Records to process: Begin

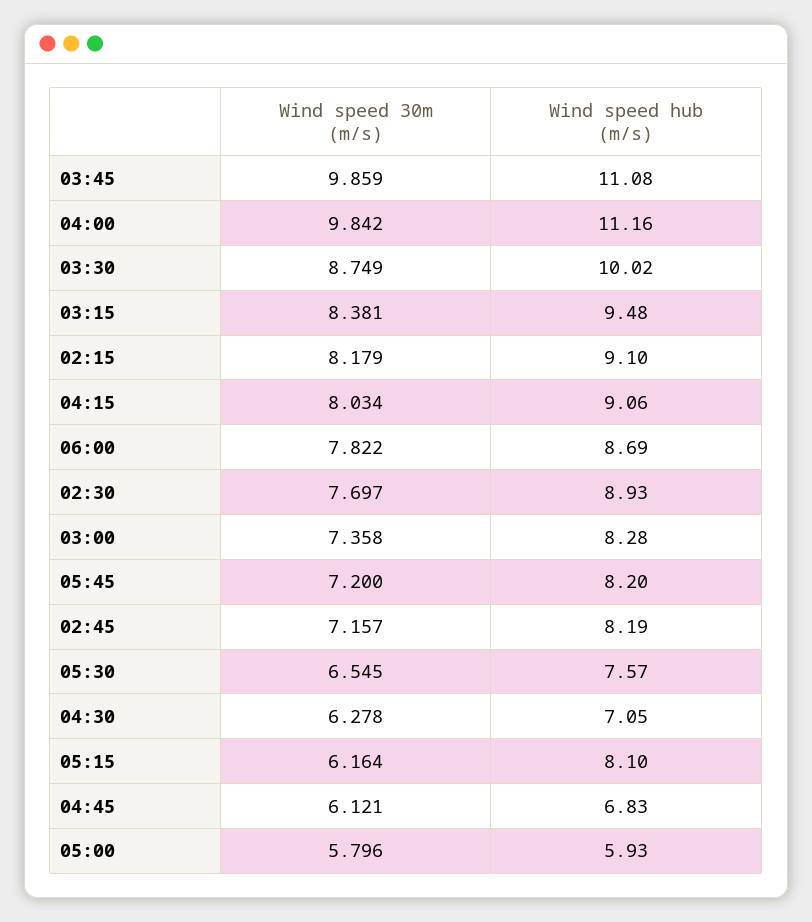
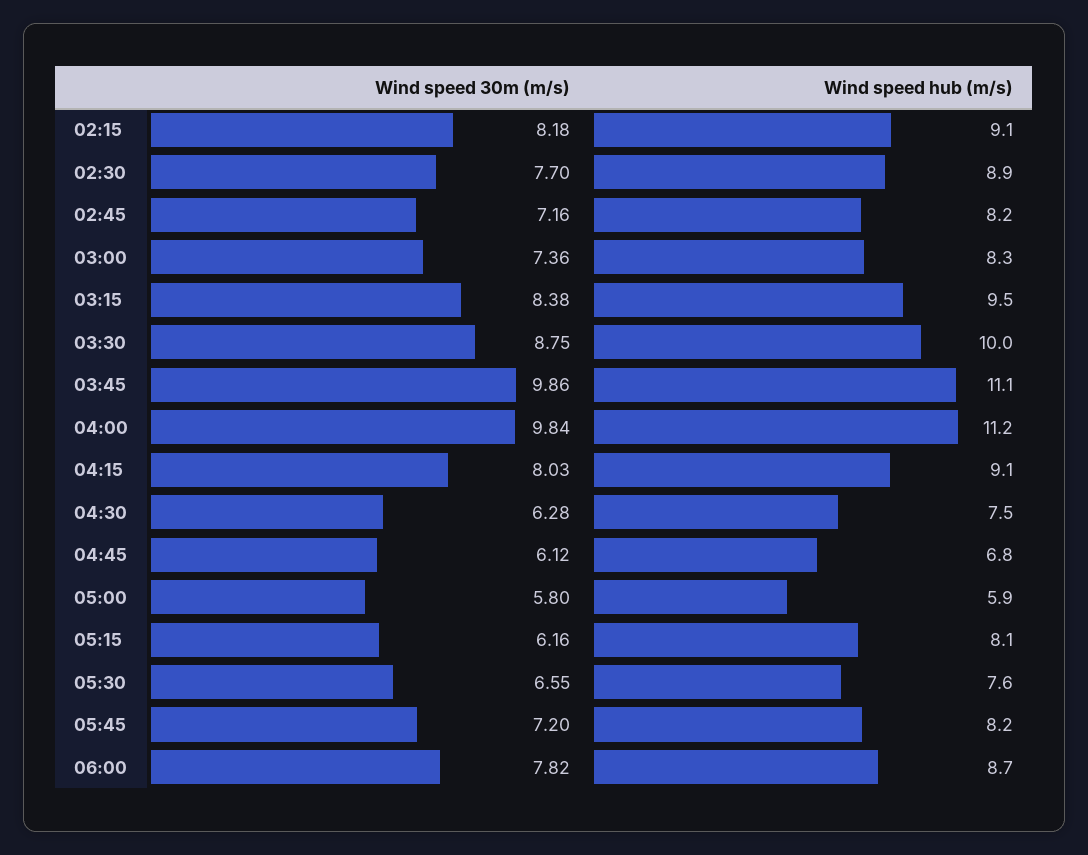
  {
    "Wind speed 30m (m/s)": {
      "03:45": 9.859,
      "04:00": 9.842,
      "03:30": 8.749,
      "03:15": 8.381,
      "02:15": 8.179,
      "04:15": 8.034,
      "06:00": 7.822,
      "02:30": 7.697,
      "03:00": 7.358,
      "05:45": 7.2,
      "02:45": 7.157,
      "05:30": 6.545,
      "04:30": 6.278,
      "05:15": 6.164,
      "04:45": 6.121,
      "05:00": 5.796
    },
    "Wind speed hub (m/s)": {
      "03:45": 11.08,
      "04:00": 11.16,
      "03:30": 10.02,
      "03:15": 9.48,
      "02:15": 9.1,
      "04:15": 9.06,
      "06:00": 8.69,
      "02:30": 8.93,
      "03:00": 8.28,
      "05:45": 8.2,
      "02:45": 8.19,
      "05:30": 7.57,
-     "04:30": 7.05,
+     "04:30": 7.5,
      "05:15": 8.1,
      "04:45": 6.83,
      "05:00": 5.93
    }
  }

Records to process: End

Problem statement> Would you copy out the data exactly, leaving every picture out?

Response to the exercise>
  {
    "Wind speed 30m (m/s)": {
      "03:45": 9.859,
      "04:00": 9.842,
      "03:30": 8.749,
      "03:15": 8.381,
      "02:15": 8.179,
      "04:15": 8.034,
      "06:00": 7.822,
      "02:30": 7.697,
      "03:00": 7.358,
      "05:45": 7.2,
      "02:45": 7.157,
      "05:30": 6.545,
      "04:30": 6.278,
      "05:15": 6.164,
      "04:45": 6.121,
      "05:00": 5.796
    },
    "Wind speed hub (m/s)": {
      "03:45": 11.08,
      "04:00": 11.16,
      "03:30": 10.02,
      "03:15": 9.48,
      "02:15": 9.1,
      "04:15": 9.06,
      "06:00": 8.69,
      "02:30": 8.93,
      "03:00": 8.28,
      "05:45": 8.2,
      "02:45": 8.19,
      "05:30": 7.57,
-     "04:30": 7.05,
+     "04:30": 7.5,
      "05:15": 8.1,
      "04:45": 6.83,
      "05:00": 5.93
    }
  }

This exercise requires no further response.